Only the lines containing "есть" belong in the answer; find them in the material below.

* DATA PROVIDED
%%
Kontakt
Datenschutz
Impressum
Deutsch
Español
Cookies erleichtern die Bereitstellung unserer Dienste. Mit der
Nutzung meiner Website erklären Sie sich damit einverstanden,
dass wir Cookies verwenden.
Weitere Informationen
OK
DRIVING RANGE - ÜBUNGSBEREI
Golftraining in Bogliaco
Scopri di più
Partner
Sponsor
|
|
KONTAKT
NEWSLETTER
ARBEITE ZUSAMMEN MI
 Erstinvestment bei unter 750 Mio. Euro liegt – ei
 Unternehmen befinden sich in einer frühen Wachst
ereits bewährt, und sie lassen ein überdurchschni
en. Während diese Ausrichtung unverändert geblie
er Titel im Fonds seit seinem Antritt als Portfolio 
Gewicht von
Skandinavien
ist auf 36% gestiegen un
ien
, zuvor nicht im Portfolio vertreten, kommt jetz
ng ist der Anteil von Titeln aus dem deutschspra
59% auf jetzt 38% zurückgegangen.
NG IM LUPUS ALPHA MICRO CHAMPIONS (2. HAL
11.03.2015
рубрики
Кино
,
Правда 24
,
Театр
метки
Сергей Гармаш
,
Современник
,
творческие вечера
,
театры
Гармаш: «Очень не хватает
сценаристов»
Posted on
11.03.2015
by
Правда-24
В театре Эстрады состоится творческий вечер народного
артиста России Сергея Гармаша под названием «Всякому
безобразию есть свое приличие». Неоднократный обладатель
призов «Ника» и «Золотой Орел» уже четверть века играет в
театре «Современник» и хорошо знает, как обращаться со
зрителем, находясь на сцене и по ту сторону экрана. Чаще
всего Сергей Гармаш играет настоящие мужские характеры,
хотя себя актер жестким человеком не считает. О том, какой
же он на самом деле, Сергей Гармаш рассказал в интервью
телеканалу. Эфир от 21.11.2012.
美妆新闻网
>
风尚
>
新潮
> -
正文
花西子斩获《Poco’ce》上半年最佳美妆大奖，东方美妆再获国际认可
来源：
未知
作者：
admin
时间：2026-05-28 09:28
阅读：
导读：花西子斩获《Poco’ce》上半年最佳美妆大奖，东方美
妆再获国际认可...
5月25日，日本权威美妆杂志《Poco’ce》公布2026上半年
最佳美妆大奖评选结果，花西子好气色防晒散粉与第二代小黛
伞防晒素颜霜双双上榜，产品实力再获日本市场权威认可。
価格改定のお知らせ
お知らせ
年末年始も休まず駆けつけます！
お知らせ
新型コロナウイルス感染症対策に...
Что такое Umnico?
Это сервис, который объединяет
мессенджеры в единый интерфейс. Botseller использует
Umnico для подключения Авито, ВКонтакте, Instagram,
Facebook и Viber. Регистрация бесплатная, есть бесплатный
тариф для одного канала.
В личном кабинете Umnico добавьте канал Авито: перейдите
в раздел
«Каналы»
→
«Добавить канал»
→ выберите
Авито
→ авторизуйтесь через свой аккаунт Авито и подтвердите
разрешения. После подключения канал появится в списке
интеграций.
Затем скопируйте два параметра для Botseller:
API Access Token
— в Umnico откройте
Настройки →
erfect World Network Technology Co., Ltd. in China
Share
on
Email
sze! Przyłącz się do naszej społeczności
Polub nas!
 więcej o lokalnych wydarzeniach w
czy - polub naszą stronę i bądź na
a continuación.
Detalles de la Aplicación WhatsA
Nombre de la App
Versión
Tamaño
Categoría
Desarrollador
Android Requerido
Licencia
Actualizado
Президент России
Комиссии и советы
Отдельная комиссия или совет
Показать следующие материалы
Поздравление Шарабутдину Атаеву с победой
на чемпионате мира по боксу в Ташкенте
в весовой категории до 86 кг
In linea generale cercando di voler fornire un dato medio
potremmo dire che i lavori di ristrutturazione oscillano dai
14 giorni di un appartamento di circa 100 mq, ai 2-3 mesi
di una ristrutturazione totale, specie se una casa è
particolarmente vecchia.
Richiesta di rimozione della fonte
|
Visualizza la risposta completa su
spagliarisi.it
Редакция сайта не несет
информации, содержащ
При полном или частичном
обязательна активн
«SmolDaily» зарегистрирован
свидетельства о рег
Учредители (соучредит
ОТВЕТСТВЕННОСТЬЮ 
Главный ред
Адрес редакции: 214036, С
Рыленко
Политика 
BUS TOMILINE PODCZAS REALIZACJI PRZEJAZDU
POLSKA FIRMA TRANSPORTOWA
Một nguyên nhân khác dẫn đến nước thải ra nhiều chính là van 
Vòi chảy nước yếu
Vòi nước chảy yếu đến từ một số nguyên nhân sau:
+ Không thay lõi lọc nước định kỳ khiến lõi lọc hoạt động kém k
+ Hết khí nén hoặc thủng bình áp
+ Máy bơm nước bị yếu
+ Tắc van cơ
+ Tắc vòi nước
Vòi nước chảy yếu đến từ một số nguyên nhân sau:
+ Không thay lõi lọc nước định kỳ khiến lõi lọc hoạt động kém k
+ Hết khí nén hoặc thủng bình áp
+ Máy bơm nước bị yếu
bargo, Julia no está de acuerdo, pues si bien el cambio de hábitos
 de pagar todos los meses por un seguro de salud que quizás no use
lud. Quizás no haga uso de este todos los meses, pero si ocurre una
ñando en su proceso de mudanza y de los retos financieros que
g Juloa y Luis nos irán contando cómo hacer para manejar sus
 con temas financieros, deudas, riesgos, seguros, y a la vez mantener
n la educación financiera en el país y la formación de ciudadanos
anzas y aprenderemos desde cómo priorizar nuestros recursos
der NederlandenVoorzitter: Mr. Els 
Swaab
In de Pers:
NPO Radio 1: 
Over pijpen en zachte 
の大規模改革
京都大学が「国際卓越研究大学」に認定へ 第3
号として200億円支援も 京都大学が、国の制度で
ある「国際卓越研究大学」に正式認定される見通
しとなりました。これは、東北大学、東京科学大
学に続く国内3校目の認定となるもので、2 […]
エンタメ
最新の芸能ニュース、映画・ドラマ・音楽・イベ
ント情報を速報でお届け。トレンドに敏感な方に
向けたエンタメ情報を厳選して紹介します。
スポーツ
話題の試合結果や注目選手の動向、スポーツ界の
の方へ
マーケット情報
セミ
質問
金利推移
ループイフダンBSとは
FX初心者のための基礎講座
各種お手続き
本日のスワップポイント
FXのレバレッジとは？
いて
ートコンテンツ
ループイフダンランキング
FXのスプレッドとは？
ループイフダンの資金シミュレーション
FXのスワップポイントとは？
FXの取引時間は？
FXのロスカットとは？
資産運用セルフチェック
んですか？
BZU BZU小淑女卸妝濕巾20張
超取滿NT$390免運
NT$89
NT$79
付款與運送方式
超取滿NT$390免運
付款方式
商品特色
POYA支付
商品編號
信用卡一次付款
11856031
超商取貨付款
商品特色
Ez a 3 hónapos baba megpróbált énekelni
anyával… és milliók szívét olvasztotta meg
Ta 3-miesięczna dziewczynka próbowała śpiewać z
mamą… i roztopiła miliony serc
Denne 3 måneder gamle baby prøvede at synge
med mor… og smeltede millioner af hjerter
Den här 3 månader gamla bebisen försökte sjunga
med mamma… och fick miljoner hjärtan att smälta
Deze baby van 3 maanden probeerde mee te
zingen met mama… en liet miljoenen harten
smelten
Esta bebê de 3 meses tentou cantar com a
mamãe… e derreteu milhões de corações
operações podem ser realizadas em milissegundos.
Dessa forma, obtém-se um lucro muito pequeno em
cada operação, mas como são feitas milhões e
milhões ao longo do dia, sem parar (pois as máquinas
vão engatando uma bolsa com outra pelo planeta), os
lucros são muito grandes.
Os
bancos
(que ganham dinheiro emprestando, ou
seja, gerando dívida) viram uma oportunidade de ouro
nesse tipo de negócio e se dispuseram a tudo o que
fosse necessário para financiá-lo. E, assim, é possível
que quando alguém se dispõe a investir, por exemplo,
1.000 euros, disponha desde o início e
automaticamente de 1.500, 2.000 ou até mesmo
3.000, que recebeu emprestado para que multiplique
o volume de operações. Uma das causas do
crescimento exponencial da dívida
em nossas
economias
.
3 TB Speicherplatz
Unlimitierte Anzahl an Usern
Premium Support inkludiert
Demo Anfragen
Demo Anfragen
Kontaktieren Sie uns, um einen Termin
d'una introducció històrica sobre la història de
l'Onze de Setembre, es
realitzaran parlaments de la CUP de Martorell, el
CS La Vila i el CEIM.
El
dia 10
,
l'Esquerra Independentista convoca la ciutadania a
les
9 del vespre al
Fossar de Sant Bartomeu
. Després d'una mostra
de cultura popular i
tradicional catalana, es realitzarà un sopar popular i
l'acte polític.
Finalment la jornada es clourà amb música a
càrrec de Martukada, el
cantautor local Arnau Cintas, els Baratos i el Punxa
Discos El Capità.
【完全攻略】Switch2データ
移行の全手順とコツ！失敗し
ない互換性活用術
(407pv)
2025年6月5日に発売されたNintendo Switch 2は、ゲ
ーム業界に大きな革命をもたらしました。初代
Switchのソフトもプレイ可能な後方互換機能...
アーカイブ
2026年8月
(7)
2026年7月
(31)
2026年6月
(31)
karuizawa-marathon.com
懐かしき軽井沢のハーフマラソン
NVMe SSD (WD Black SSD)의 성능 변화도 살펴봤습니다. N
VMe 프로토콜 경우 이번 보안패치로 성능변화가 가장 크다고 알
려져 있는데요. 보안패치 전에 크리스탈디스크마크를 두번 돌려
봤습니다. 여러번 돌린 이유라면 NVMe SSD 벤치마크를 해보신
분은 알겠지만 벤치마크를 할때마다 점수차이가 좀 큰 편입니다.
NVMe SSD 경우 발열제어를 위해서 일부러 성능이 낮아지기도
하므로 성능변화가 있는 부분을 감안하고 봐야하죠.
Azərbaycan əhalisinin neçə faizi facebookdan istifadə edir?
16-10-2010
%%
* SOLVED EXERCISE
безобразию есть свое приличие». Неоднократный обладатель
Facebook и Viber. Регистрация бесплатная, есть бесплатный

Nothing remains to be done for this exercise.